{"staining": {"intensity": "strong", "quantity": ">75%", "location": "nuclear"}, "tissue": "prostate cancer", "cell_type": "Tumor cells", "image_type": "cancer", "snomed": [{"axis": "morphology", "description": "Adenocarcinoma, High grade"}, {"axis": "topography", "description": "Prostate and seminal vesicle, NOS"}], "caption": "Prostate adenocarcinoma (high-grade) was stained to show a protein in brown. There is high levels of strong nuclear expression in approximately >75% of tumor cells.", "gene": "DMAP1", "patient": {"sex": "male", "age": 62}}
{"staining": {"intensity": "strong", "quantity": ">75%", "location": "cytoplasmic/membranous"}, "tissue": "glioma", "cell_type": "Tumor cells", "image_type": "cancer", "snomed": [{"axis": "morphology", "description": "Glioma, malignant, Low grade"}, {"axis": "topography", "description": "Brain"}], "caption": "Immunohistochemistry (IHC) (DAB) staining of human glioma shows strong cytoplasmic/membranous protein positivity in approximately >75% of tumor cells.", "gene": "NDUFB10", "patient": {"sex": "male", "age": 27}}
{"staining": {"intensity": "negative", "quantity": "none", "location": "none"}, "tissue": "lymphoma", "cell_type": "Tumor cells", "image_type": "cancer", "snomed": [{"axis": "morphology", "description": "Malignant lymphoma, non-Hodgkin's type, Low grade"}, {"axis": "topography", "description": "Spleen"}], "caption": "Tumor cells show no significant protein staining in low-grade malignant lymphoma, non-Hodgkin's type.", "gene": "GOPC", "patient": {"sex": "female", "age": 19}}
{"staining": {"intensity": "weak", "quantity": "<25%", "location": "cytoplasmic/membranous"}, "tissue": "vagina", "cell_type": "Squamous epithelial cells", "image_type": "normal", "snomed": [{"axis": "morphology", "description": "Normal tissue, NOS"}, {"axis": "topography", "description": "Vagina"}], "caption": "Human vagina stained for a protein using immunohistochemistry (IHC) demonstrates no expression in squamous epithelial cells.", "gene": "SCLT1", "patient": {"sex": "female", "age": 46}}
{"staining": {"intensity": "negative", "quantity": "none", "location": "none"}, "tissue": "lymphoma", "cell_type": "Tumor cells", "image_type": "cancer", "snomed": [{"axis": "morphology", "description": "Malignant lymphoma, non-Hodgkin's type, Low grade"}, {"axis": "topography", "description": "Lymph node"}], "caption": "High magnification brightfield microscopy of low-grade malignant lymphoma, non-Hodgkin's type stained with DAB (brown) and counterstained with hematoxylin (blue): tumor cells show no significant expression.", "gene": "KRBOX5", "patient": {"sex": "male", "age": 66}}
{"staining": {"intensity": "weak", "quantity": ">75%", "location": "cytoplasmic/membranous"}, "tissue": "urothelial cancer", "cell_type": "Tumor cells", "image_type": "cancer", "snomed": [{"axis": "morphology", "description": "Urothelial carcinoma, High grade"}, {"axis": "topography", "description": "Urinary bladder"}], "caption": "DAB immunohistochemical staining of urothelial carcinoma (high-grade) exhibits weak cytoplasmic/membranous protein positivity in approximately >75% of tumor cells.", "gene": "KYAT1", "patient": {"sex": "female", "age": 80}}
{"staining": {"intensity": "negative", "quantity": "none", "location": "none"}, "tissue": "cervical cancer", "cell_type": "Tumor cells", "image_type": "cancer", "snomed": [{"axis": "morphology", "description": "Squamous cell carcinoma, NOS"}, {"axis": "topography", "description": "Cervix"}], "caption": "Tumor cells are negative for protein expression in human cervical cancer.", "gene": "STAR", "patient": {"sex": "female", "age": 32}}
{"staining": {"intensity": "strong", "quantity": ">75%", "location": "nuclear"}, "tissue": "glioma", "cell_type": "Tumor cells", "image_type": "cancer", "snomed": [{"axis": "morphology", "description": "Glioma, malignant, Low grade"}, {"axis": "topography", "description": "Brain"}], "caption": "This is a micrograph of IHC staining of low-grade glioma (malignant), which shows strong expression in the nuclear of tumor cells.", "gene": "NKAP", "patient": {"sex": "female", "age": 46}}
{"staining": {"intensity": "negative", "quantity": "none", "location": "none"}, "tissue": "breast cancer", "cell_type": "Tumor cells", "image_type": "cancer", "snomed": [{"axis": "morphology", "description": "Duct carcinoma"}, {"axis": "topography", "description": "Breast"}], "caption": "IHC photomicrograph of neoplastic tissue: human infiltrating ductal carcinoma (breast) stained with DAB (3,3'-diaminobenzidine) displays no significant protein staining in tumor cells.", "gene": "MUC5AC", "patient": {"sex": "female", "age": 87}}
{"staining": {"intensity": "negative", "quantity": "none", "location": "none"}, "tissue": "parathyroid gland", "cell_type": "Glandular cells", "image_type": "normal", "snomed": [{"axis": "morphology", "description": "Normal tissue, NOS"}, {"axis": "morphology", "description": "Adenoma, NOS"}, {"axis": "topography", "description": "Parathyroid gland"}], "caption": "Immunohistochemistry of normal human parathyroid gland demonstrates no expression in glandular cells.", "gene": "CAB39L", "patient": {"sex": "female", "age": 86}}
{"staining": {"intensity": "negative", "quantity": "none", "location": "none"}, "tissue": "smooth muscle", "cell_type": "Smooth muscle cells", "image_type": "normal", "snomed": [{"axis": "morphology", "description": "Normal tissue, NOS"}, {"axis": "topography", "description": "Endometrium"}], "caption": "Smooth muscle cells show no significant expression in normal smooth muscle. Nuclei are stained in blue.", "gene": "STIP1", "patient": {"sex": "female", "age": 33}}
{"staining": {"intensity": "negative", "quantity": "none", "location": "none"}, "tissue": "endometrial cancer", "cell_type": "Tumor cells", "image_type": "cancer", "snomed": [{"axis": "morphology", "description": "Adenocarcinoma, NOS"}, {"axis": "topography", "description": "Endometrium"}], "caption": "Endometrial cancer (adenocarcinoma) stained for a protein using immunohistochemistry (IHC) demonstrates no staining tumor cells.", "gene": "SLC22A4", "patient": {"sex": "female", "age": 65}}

> Work to be completed: Set down the listing above in full, please, exactly as it appears.

> Your response:
{"staining": {"intensity": "strong", "quantity": ">75%", "location": "nuclear"}, "tissue": "prostate cancer", "cell_type": "Tumor cells", "image_type": "cancer", "snomed": [{"axis": "morphology", "description": "Adenocarcinoma, High grade"}, {"axis": "topography", "description": "Prostate and seminal vesicle, NOS"}], "caption": "Prostate adenocarcinoma (high-grade) was stained to show a protein in brown. There is high levels of strong nuclear expression in approximately >75% of tumor cells.", "gene": "DMAP1", "patient": {"sex": "male", "age": 62}}
{"staining": {"intensity": "strong", "quantity": ">75%", "location": "cytoplasmic/membranous"}, "tissue": "glioma", "cell_type": "Tumor cells", "image_type": "cancer", "snomed": [{"axis": "morphology", "description": "Glioma, malignant, Low grade"}, {"axis": "topography", "description": "Brain"}], "caption": "Immunohistochemistry (IHC) (DAB) staining of human glioma shows strong cytoplasmic/membranous protein positivity in approximately >75% of tumor cells.", "gene": "NDUFB10", "patient": {"sex": "male", "age": 27}}
{"staining": {"intensity": "negative", "quantity": "none", "location": "none"}, "tissue": "lymphoma", "cell_type": "Tumor cells", "image_type": "cancer", "snomed": [{"axis": "morphology", "description": "Malignant lymphoma, non-Hodgkin's type, Low grade"}, {"axis": "topography", "description": "Spleen"}], "caption": "Tumor cells show no significant protein staining in low-grade malignant lymphoma, non-Hodgkin's type.", "gene": "GOPC", "patient": {"sex": "female", "age": 19}}
{"staining": {"intensity": "weak", "quantity": "<25%", "location": "cytoplasmic/membranous"}, "tissue": "vagina", "cell_type": "Squamous epithelial cells", "image_type": "normal", "snomed": [{"axis": "morphology", "description": "Normal tissue, NOS"}, {"axis": "topography", "description": "Vagina"}], "caption": "Human vagina stained for a protein using immunohistochemistry (IHC) demonstrates no expression in squamous epithelial cells.", "gene": "SCLT1", "patient": {"sex": "female", "age": 46}}
{"staining": {"intensity": "negative", "quantity": "none", "location": "none"}, "tissue": "lymphoma", "cell_type": "Tumor cells", "image_type": "cancer", "snomed": [{"axis": "morphology", "description": "Malignant lymphoma, non-Hodgkin's type, Low grade"}, {"axis": "topography", "description": "Lymph node"}], "caption": "High magnification brightfield microscopy of low-grade malignant lymphoma, non-Hodgkin's type stained with DAB (brown) and counterstained with hematoxylin (blue): tumor cells show no significant expression.", "gene": "KRBOX5", "patient": {"sex": "male", "age": 66}}
{"staining": {"intensity": "weak", "quantity": ">75%", "location": "cytoplasmic/membranous"}, "tissue": "urothelial cancer", "cell_type": "Tumor cells", "image_type": "cancer", "snomed": [{"axis": "morphology", "description": "Urothelial carcinoma, High grade"}, {"axis": "topography", "description": "Urinary bladder"}], "caption": "DAB immunohistochemical staining of urothelial carcinoma (high-grade) exhibits weak cytoplasmic/membranous protein positivity in approximately >75% of tumor cells.", "gene": "KYAT1", "patient": {"sex": "female", "age": 80}}
{"staining": {"intensity": "negative", "quantity": "none", "location": "none"}, "tissue": "cervical cancer", "cell_type": "Tumor cells", "image_type": "cancer", "snomed": [{"axis": "morphology", "description": "Squamous cell carcinoma, NOS"}, {"axis": "topography", "description": "Cervix"}], "caption": "Tumor cells are negative for protein expression in human cervical cancer.", "gene": "STAR", "patient": {"sex": "female", "age": 32}}
{"staining": {"intensity": "strong", "quantity": ">75%", "location": "nuclear"}, "tissue": "glioma", "cell_type": "Tumor cells", "image_type": "cancer", "snomed": [{"axis": "morphology", "description": "Glioma, malignant, Low grade"}, {"axis": "topography", "description": "Brain"}], "caption": "This is a micrograph of IHC staining of low-grade glioma (malignant), which shows strong expression in the nuclear of tumor cells.", "gene": "NKAP", "patient": {"sex": "female", "age": 46}}
{"staining": {"intensity": "negative", "quantity": "none", "location": "none"}, "tissue": "breast cancer", "cell_type": "Tumor cells", "image_type": "cancer", "snomed": [{"axis": "morphology", "description": "Duct carcinoma"}, {"axis": "topography", "description": "Breast"}], "caption": "IHC photomicrograph of neoplastic tissue: human infiltrating ductal carcinoma (breast) stained with DAB (3,3'-diaminobenzidine) displays no significant protein staining in tumor cells.", "gene": "MUC5AC", "patient": {"sex": "female", "age": 87}}
{"staining": {"intensity": "negative", "quantity": "none", "location": "none"}, "tissue": "parathyroid gland", "cell_type": "Glandular cells", "image_type": "normal", "snomed": [{"axis": "morphology", "description": "Normal tissue, NOS"}, {"axis": "morphology", "description": "Adenoma, NOS"}, {"axis": "topography", "description": "Parathyroid gland"}], "caption": "Immunohistochemistry of normal human parathyroid gland demonstrates no expression in glandular cells.", "gene": "CAB39L", "patient": {"sex": "female", "age": 86}}
{"staining": {"intensity": "negative", "quantity": "none", "location": "none"}, "tissue": "smooth muscle", "cell_type": "Smooth muscle cells", "image_type": "normal", "snomed": [{"axis": "morphology", "description": "Normal tissue, NOS"}, {"axis": "topography", "description": "Endometrium"}], "caption": "Smooth muscle cells show no significant expression in normal smooth muscle. Nuclei are stained in blue.", "gene": "STIP1", "patient": {"sex": "female", "age": 33}}
{"staining": {"intensity": "negative", "quantity": "none", "location": "none"}, "tissue": "endometrial cancer", "cell_type": "Tumor cells", "image_type": "cancer", "snomed": [{"axis": "morphology", "description": "Adenocarcinoma, NOS"}, {"axis": "topography", "description": "Endometrium"}], "caption": "Endometrial cancer (adenocarcinoma) stained for a protein using immunohistochemistry (IHC) demonstrates no staining tumor cells.", "gene": "SLC22A4", "patient": {"sex": "female", "age": 65}}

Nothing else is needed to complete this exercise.